Mumros se arriesgó al levantar la cabeza. Los hombres estaban amontonados a un lado del campamento. Las mujeres se encontraban en el medio, cerca de las hogueras, rodeadas por soldados Jondaritas. De pronto, sin una voz de mando, los soldados comenzaron a asesinar a mujeres y niños. Rápidamente. Como picos del lagarto zancudo, las espadas entraban y salían, emergían chorreando para volver a clavarse.
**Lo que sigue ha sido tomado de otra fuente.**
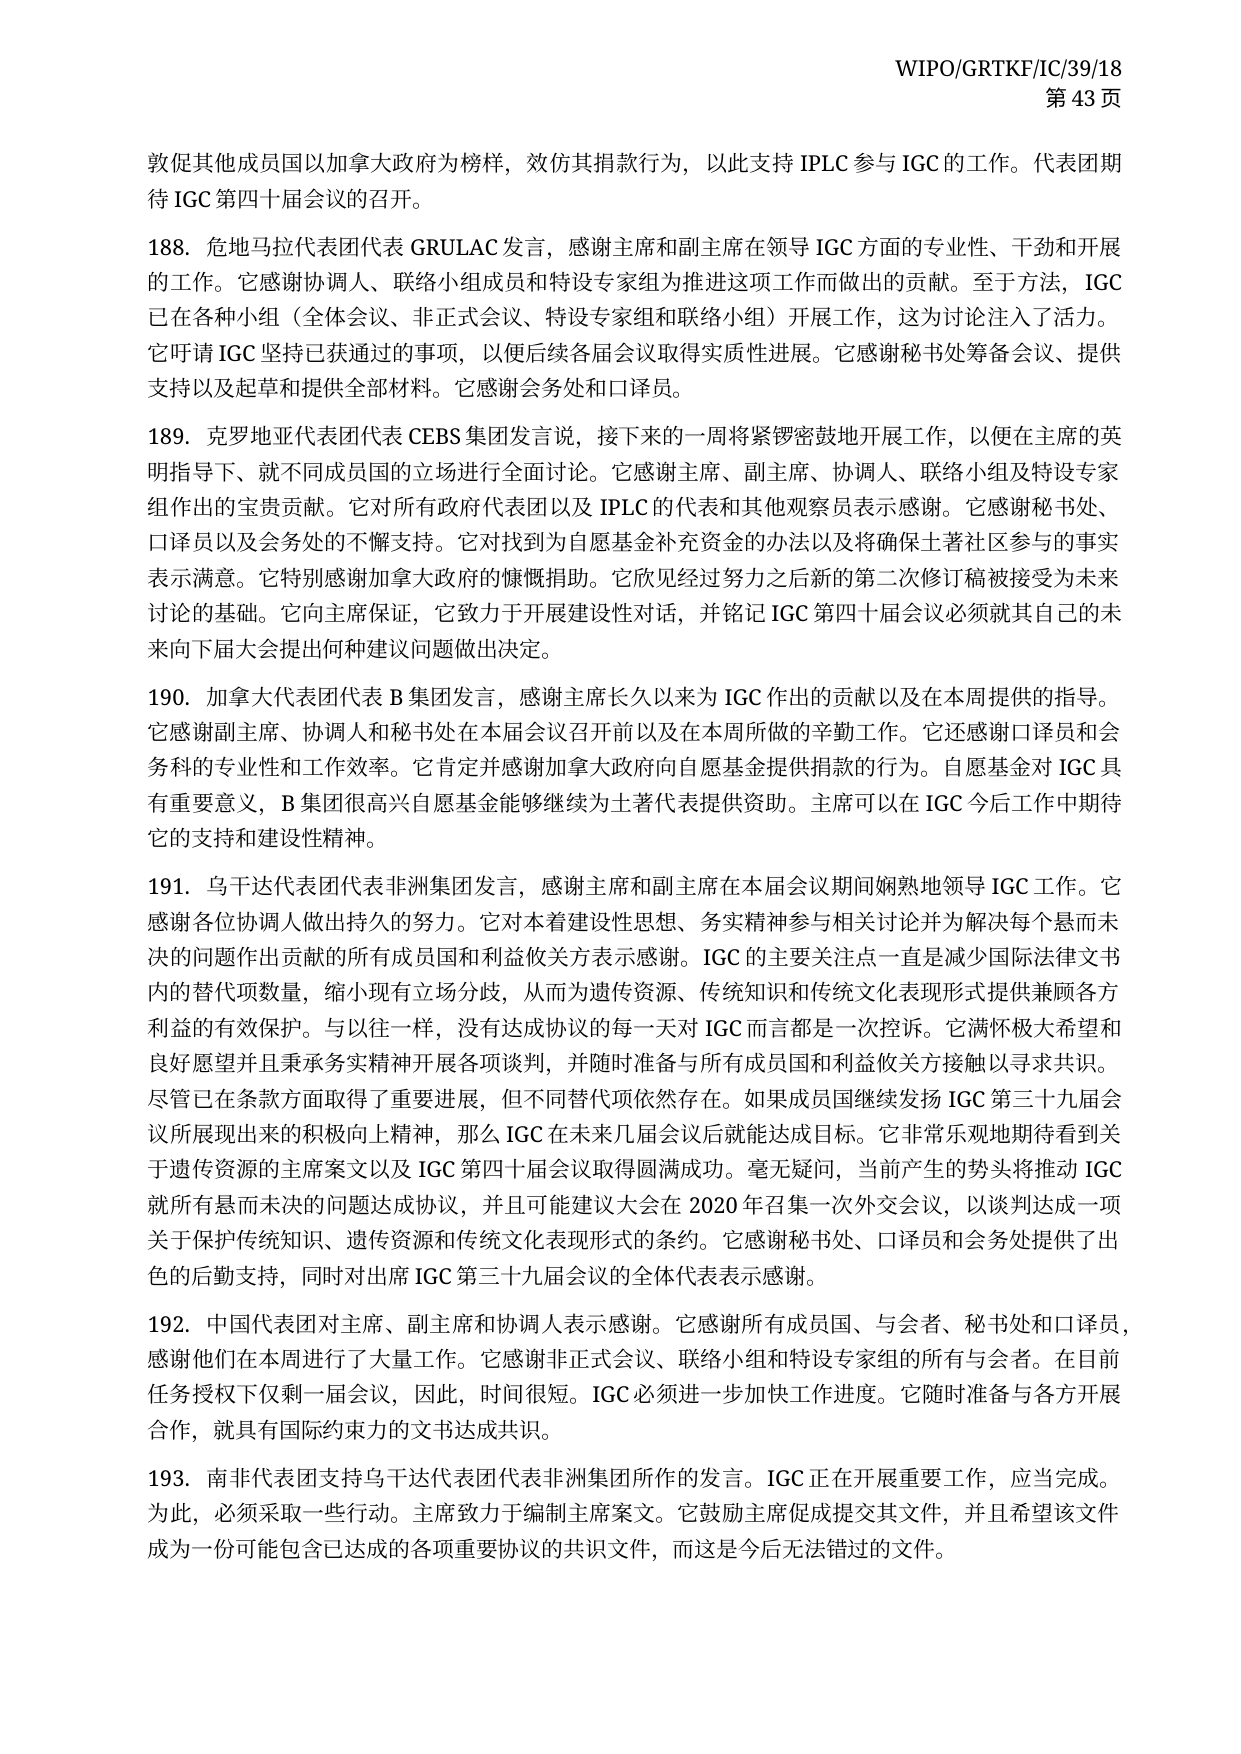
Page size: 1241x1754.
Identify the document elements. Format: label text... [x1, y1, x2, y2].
Los hombres de la tribu trataron de liberarse, pero estaban atados. Mumros oyó sus voces, gritando los nombres:

—¡Onji, mi amor!

—¡Creedi, Bowro, niños…, ah!

—¡Girir, oh, Girir!

Luego, la voz del capitán una vez más:

—Los hombres seréis llevados como esclavos a las minas. Iréis atados unos con otros. Antes de marcharnos, tenéis que mirar los cuerpos con atención para aseguraros de que todos están muertos. En el pasado hubo hombres que trataron de escapar para regresar con sus familias; queremos que estéis bien seguros de que no encontraréis familia con la cual regresar.

Mumros dejó caer la cabeza sobre la hierba. No podía moverse. Había bilis en su boca, y agonía en su cabeza. Deseaba matar, pero no tenía nada con que hacerlo. Él era uno y ellos eran muchos. Podía ir hacia allí, pero ¿de qué le serviría? Lo único que harían sería llevarlo con los demás.

Así que permaneció tendido, sin moverse, mientras la cadena de cautivos amarrados se alejaba lentamente. Cuando desaparecieron a lo lejos, bajó al campamento. El capitán estaba en lo cierto, ninguno de los que se habían llevado tendría a quien regresar.

Mumros encendió tres fuegos, los esparció con barro y los cuidó mientras el humo se alzaba por el aire quieto. Para el mediodía llegó el primer socorro. Al atardecer ya había varios más. Después de unos días eran muchos, y donde estuvo el campamento se encontraban las tumbas de barro de las mujeres, con las de los niños agrupadas junto a sus rodillas.

—Ven —le dijo a Mumros uno de los que lo habían ayudado—, no hay nada más que puedas hacer aquí. Unete a nosotros.

—Sé que no puedo hacer nada aquí, pero no iré con vosotros. Debo ir a contárselo a la Reina Fibji.

Y dio la espalda a las tumbas para iniciar su larga marcha.